INSTRUCTION: Could you copy each line of the listing below that has the word "Mayor"?

** Opening THE DATA block **

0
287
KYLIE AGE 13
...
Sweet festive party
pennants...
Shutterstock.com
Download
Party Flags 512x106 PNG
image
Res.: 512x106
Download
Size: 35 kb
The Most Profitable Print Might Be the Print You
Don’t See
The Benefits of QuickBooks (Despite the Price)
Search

** Closing THE DATA block **
** Opening THE DATA block **

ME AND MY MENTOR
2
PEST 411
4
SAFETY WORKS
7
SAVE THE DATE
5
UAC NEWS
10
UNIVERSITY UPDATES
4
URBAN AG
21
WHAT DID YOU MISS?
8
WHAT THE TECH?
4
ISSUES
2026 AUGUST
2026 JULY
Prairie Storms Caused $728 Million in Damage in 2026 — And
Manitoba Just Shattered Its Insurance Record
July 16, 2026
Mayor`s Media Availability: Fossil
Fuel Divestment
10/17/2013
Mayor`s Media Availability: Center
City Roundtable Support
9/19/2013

** Closing THE DATA block **
** Opening THE DATA block **

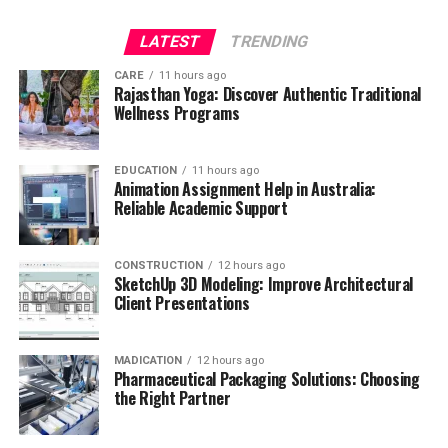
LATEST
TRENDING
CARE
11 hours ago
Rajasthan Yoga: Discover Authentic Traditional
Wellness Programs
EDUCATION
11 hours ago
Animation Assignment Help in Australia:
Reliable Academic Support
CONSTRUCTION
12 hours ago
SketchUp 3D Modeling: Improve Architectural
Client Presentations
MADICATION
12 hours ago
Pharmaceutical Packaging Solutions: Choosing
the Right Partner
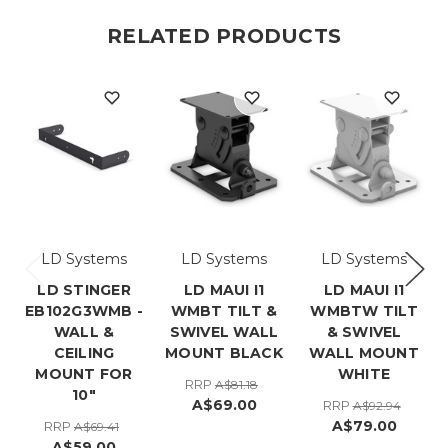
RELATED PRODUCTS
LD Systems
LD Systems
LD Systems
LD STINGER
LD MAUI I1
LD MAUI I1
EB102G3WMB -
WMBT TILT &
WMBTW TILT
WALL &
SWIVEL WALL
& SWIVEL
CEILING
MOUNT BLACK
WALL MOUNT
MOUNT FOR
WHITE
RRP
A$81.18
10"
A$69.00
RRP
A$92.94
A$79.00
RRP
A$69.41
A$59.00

** Closing THE DATA block **

PROBLEM SOLUTION:
Mayor`s Media Availability: Fossil
Mayor`s Media Availability: Center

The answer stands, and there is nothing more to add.